When you head out, go into the wind; you’ll return with the wind at your back. If you are out longer than 15-20 minutes, take a water bottle with you to stay hydrated.

Try to Embrace the Environment

For the most benefits, leave your headphones at home and embrace your environment. Focusing on the sights, sounds, and sensations of outdoor exercise will help you cultivate a calming, refreshing experience. If you do want to take your phone, mute your calls and texts so that you’re can let go of your day-to-day concerns.

Set a Goal

If you regularly walk for exercise, consider how hard you want to push yourself. Maybe some days you want to walk a little faster, or a little longer, to get a more demanding workout.
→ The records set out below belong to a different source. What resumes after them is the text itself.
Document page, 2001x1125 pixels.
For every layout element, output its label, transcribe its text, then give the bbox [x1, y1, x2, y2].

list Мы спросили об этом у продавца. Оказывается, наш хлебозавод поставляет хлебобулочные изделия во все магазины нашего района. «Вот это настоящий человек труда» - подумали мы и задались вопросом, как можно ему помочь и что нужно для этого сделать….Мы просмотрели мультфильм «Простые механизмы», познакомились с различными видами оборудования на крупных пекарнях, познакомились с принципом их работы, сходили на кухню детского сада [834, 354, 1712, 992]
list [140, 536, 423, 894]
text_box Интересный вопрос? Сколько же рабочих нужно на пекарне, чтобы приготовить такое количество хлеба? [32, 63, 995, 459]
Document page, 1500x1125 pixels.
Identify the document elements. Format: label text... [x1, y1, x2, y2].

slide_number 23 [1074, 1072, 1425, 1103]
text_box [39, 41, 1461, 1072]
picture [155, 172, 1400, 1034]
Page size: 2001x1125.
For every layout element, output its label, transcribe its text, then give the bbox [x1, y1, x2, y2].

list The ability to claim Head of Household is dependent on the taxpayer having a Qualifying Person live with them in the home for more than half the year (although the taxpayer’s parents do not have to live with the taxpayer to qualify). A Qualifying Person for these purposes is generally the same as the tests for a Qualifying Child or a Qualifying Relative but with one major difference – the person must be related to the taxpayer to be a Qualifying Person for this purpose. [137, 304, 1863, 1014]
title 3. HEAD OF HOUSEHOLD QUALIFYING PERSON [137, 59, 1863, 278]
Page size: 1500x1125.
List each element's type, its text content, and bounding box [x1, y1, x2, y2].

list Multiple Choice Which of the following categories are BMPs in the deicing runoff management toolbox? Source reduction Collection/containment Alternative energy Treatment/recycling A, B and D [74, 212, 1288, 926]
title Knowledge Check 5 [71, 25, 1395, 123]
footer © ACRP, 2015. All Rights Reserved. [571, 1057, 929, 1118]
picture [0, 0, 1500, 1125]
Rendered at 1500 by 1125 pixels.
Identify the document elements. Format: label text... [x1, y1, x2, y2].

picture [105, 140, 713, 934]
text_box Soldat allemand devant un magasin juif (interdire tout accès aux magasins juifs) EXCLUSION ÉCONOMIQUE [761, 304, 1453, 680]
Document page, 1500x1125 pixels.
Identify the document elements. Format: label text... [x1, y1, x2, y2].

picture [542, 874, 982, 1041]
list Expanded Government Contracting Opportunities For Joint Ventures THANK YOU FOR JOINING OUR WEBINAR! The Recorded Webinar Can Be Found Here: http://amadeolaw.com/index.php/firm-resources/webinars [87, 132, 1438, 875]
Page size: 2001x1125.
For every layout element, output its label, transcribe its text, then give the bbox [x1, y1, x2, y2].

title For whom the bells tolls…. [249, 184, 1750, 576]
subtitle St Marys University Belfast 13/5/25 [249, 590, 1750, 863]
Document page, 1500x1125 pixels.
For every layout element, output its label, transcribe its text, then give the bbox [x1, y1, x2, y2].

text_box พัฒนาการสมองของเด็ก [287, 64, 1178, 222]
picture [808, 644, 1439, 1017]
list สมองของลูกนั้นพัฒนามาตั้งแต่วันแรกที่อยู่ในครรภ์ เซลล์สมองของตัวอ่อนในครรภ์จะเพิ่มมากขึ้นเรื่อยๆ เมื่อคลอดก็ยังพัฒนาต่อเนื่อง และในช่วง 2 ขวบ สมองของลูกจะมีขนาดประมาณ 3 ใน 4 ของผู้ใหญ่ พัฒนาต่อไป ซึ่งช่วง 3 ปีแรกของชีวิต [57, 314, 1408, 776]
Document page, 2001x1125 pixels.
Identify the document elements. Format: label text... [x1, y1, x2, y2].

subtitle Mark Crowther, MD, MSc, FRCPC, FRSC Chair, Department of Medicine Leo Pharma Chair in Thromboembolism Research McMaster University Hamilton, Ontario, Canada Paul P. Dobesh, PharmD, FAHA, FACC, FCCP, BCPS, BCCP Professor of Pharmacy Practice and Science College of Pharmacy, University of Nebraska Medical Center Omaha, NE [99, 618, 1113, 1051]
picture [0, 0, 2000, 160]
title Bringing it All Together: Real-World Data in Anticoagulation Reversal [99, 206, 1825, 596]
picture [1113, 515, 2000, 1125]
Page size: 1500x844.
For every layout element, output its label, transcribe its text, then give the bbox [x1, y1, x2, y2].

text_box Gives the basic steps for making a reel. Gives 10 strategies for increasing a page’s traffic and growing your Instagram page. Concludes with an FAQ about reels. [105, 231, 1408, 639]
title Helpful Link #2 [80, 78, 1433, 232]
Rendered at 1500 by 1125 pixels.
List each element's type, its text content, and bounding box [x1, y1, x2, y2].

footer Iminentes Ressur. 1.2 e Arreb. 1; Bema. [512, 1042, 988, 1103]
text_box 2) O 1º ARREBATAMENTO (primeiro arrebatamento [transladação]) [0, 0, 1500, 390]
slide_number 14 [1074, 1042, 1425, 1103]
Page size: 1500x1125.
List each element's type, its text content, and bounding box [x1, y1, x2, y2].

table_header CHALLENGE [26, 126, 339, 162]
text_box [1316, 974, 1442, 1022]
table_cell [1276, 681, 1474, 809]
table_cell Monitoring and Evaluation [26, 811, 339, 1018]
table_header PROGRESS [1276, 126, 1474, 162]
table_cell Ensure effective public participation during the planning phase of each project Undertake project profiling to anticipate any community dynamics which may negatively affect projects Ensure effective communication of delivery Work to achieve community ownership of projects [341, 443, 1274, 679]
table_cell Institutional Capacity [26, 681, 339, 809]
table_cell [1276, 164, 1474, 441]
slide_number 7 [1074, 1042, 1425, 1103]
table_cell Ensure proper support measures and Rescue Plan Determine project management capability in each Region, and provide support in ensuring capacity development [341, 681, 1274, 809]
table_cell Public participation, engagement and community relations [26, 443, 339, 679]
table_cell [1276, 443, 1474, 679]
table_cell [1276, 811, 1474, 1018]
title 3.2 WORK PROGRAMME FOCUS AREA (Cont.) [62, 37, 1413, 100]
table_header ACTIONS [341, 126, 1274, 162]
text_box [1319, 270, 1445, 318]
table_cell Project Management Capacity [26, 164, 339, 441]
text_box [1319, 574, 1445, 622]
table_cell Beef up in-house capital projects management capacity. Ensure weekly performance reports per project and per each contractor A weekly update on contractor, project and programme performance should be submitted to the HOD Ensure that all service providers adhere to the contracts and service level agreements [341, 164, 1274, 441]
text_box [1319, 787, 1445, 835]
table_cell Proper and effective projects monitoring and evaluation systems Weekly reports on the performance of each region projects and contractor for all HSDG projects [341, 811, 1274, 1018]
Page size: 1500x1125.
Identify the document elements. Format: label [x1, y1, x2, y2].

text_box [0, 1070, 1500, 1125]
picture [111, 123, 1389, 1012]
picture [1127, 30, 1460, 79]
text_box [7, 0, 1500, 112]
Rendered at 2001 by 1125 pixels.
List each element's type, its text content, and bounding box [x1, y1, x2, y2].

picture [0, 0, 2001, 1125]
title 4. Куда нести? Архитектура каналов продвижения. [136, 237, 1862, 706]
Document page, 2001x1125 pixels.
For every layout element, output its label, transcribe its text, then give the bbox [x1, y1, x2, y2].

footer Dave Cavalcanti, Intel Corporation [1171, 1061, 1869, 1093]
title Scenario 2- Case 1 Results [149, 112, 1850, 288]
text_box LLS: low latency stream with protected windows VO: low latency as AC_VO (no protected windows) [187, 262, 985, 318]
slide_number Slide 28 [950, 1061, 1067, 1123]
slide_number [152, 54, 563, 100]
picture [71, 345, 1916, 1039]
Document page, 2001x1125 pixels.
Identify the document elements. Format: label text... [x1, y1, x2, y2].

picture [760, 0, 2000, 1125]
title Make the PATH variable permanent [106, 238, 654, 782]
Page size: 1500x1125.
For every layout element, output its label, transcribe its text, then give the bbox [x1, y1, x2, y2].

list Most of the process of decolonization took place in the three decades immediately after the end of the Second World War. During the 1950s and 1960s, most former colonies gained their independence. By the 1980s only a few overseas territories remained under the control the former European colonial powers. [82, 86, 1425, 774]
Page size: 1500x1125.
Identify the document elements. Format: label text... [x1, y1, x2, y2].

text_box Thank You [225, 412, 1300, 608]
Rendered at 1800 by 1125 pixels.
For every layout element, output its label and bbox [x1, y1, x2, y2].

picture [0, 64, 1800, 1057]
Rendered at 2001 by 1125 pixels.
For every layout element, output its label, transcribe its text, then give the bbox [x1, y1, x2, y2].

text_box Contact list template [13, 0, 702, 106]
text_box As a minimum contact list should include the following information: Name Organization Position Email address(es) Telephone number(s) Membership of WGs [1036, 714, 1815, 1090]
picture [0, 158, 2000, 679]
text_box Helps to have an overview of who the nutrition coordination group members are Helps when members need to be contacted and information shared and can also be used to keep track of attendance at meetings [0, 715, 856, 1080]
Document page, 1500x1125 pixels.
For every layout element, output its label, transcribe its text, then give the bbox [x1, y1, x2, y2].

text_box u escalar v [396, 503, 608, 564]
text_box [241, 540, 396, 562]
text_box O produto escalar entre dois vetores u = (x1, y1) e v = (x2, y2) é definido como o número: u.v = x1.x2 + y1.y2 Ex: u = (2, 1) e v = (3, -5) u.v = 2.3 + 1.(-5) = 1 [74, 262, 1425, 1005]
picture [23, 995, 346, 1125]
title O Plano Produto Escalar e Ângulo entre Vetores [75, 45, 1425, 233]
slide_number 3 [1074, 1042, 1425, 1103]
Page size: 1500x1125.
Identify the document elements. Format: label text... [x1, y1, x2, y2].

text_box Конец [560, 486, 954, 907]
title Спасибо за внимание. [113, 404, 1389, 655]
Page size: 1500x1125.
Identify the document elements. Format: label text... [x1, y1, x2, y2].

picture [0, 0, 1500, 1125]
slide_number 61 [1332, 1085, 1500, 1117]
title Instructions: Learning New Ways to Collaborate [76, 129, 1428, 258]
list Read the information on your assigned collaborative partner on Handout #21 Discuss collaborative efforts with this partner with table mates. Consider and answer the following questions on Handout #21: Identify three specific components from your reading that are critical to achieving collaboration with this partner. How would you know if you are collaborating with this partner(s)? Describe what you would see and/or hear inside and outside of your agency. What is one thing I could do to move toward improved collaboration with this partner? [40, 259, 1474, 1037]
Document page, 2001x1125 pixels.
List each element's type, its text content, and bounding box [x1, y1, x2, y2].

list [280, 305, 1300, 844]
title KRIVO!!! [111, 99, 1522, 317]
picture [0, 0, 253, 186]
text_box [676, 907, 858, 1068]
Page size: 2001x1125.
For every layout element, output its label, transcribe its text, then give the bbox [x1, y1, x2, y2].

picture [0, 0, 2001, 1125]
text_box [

On other days, you may want to take your time, using the time to breathe, think, or pray. A walk like this can be a wonderful time to express gratitude for your physical health and the beautiful world God created.

Researchers have found that just being in nature helps lower stress levels and boost immune function, so even if you walk a short distance at a slow pace, you’ll still experience health benefits.

Combination of Tips

Even if you prefer to exercise indoors, and the occasional outside workout will be useful for you. A study examined people’s self-selected workout activities and whether they exercised indoors, outdoors, or both. “We found that a combination of outdoor and indoor exercise for women provided the most protection from stress and tension and improved overall health perception,” says lead author Robin Puett, Ph.D., an associate professor at the Maryland Institute for Applied Environmental Health.

Don’t let the colder temperatures keep you stuck inside. Take a winter walk–and you’ll reap the emotional and physical benefits.